- DALI Dimmable Driver
- TRIAC Series
- Drivers 5-in-1
- DMX Series
- LED Power Amplifiers Series
- IP-BUS Control System
- 0-10V/1-10V Series
- Signal Converters Series
- Waterproof Series
- Wireless LED Controller
- Battery-less Wireless Series
- Microwave Motion Sensors
- Non Dimmable LED Drivers Series
- LED LINEAR LIGHTING
diy mosfet motor controller
This is convenient for many projects using micro control motorscontroller.
Can be used as an electronic speed controller (ESC)
With forward and reverse controls.
It can be used for robots, remote control projects, portable vehicles and most things that are motorized.
It also uses very few parts.
All of this is made into a small package to fit your DIY project.
This circuit is based on driving a larger load circuit in my book.
The circuit uses only one MOSFET and one diode.
It means a micro.
The controller that controls the speed of the motor.
To be able to run in reverse, I just added a DPDT relay and another MOSFET, diode pair to control the polarity switch.
I hope you enjoyed the instructions.
This motor drive is simple.
Because of its simplicity, it uses only a few parts.
Material: Tools: Place all parts on the perfboard.
Place them so you can easily weld the circuit to the schematic shown above and still fit neatly on the board.
For pin straps, just break 2 pin increments and 4 pin increments (
If you want to weld the motor directly to the circuit, you don\'t have to do 2 pin increments).
Cut short 2-pin increments on both sides and use your wire stripping pliers to bend the long ends of the 4-pin increments at a 90-degree angle.
If you don\'t have this feature for your strip pliers, just use an extra set of pliers.
After placing all the components on the perfboard.
Weld the circuit to the schematic shown above.

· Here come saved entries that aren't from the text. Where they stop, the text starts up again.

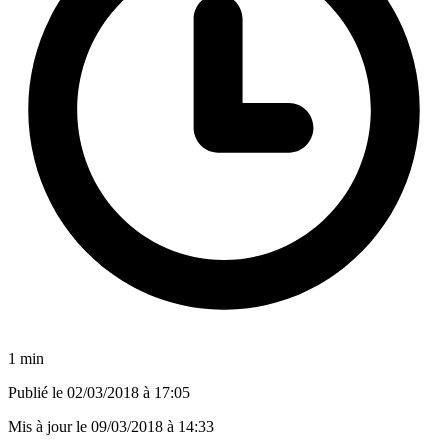
1 min
Publié le
02/03/2018 à 17:05
Mis à jour le
09/03/2018 à 14:33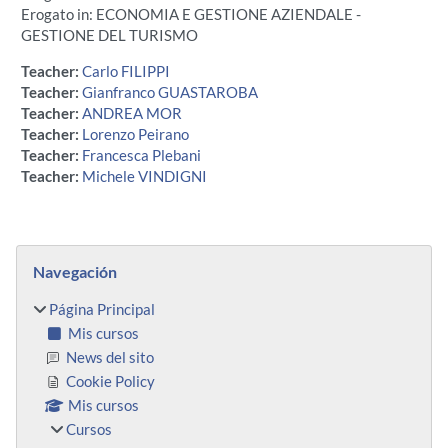
Erogato in: ECONOMIA E GESTIONE AZIENDALE -
GESTIONE DEL TURISMO
Teacher:
Carlo FILIPPI
Teacher:
Gianfranco GUASTAROBA
Teacher:
ANDREA MOR
Teacher:
Lorenzo Peirano
Teacher:
Francesca Plebani
Teacher:
Michele VINDIGNI
Bloques
Salta Navegación
Navegación
Página Principal
Mis cursos
News del sito
Cookie Policy
Mis cursos
Cursos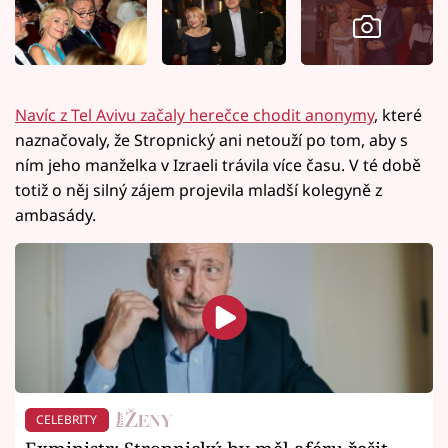
Navíc z Tel Avivu začaly herečce chodit anonymy
, které
naznačovaly, že Stropnický ani netouží po tom, aby s
ním jeho manželka v Izraeli trávila více času. V té době
totiž o něj silný zájem projevila mladší kolegyně z
ambasády.
CELEBRITY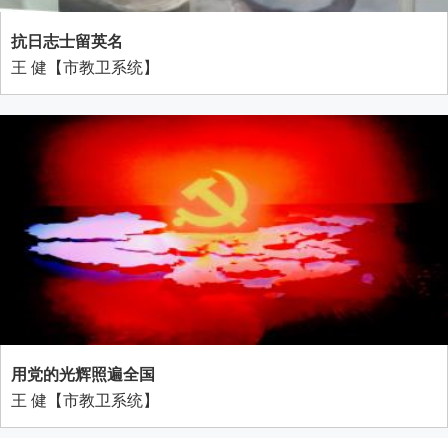
抗日志士留英名
王 健【市教卫系统】
用党的光辉照遍全国
王 健【市教卫系统】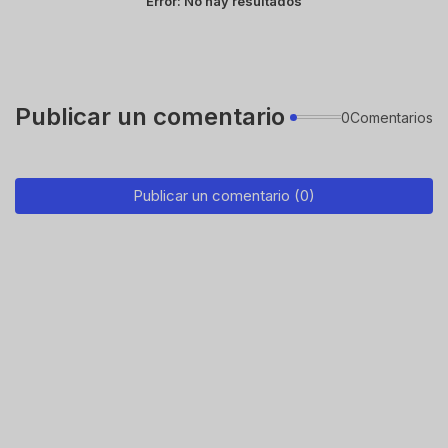
Error:
No hay resultados
Publicar un comentario
0Comentarios
Publicar un comentario (0)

You can use any soldering iron and soldering tin you like.
Connect two closed leads and jumpers using part leads to connect the remote leads.

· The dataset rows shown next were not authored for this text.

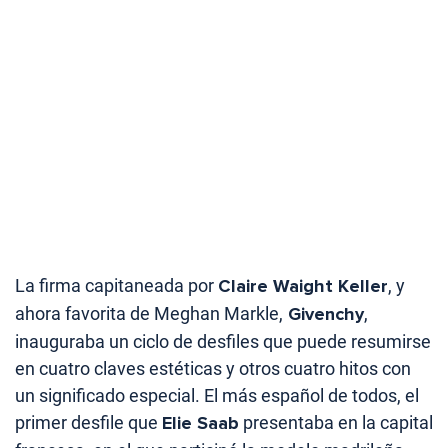
La firma capitaneada por
Claire Waight Keller
, y
ahora favorita de Meghan Markle,
Givenchy
,
inauguraba un ciclo de desfiles que puede resumirse
en cuatro claves estéticas y otros cuatro hitos con
un significado especial. El más español de todos, el
primer desfile que
Elie Saab
presentaba en la capital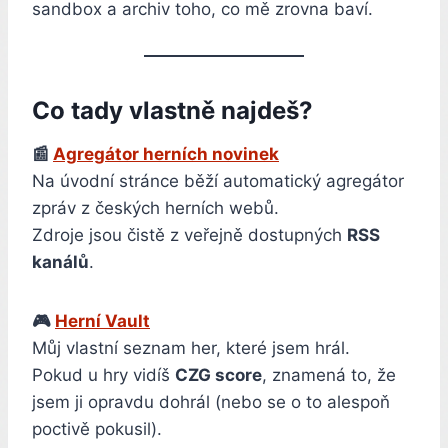
sandbox a archiv toho, co mě zrovna baví.
Co tady vlastně najdeš?
📰
Agregátor herních novinek
Na úvodní stránce běží automatický agregátor
zpráv z českých herních webů.
Zdroje jsou čistě z veřejně dostupných
RSS
kanálů
.
🎮
Herní Vault
Můj vlastní seznam her, které jsem hrál.
Pokud u hry vidíš
CZG score
, znamená to, že
jsem ji opravdu dohrál (nebo se o to alespoň
poctivě pokusil).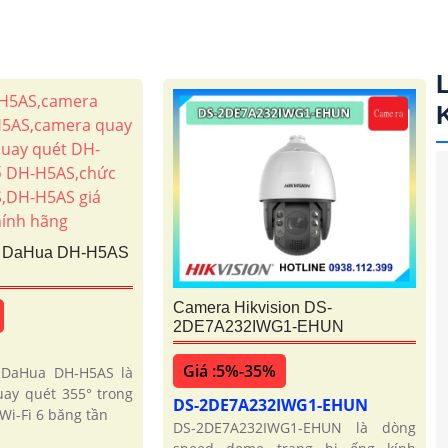
6 DaHua DH-H5AS
Camera Hikvision DS-
2DE7A232IWG1-EHUN
Giá :5%-35%
 DaHua DH-H5AS là
ay quét 355° trong
DS-2DE7A232IWG1-EHUN
Wi-Fi 6 băng tần
DS-2DE7A232IWG1-EHUN là dòng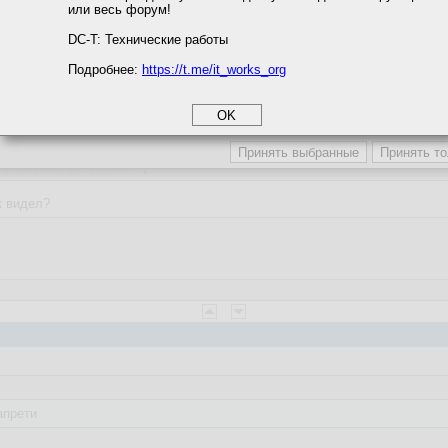
или весь форум!
соглашение
циальности
DC-T: Технические работы
:55
Подробнее:
https://t.me/it_works_org
okie
а статистики
етинга и рекламы
:09:19
 и лысоватой головой? )
к видел?
апрети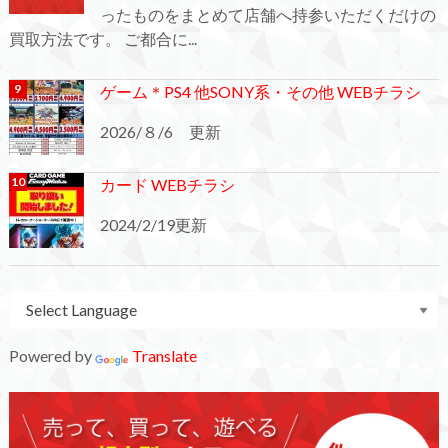
ったものをまとめて店舗へ持参いただくだけの
買取方法です。 ご都合に...
ゲーム＊PS4 他SONY系・その他 WEBチラシ
2026/８/6 更新
カード WEBチラシ
2024/2/19更新
Powered by
Translate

For jumpers, cut and peel off the end of a small piece of wire using your stripping machine.
Weld two distant leads with them.
For the perfboard, I found that the perfboard of copper is best suited for soldering this compact circuit, but the bare perfboard is cheaper.
In this step, you can also weld the motor channel to the circuit board as I did, or use a 2-pin increment.
The circuit I completed is shown above.
For you to use it in a small system, a controller or a robot, the next thing to do is cut off the circuit.
I cut to the size of the circuit I made, but you can cut to whatever size you want, or different functions.
Just make sure the circuit works.
Cut the perfboard from the bottom so that you can cut under the control pin and the Power pin.
Cut it out using DREMEL or any small saw.
I found DREMEL to be the easiest tool to cut a perfboard, but use any method you would like to do the job.
Finally, make sure that the control pins and power pins can be plugged into the board or other circuits.
Now just add the finishing touches and organize.
Shorten the remaining wires that stretch out.
Use the stripping machine to cut off the protruding wires.
You can also use the pliers end of the stripping pliers to bend the wire back and forth until the wire is disconnected.
Make sure that no solder joints are damaged using this method.
After the plug of the hot glue gun.
To ensure that the circuit is not short-circuited, use a hot glue gun with a saw-shaped pattern to cover the circuit.
The finished product should look like the picture above.
This should then prevent the circuit from being short-circuited and further insulating and protecting the circuit.
It\'s time to use the new motor controller.
It should be easier if you design and build it like I did, and you can follow the layout above.
If you put your parts in a different place, or weld the circuit together is different from just looking at the schematic layout above.
Either way, make sure you see the schematic diagram above.
Set up with micro device
Safety: Thank you for reading my instructions.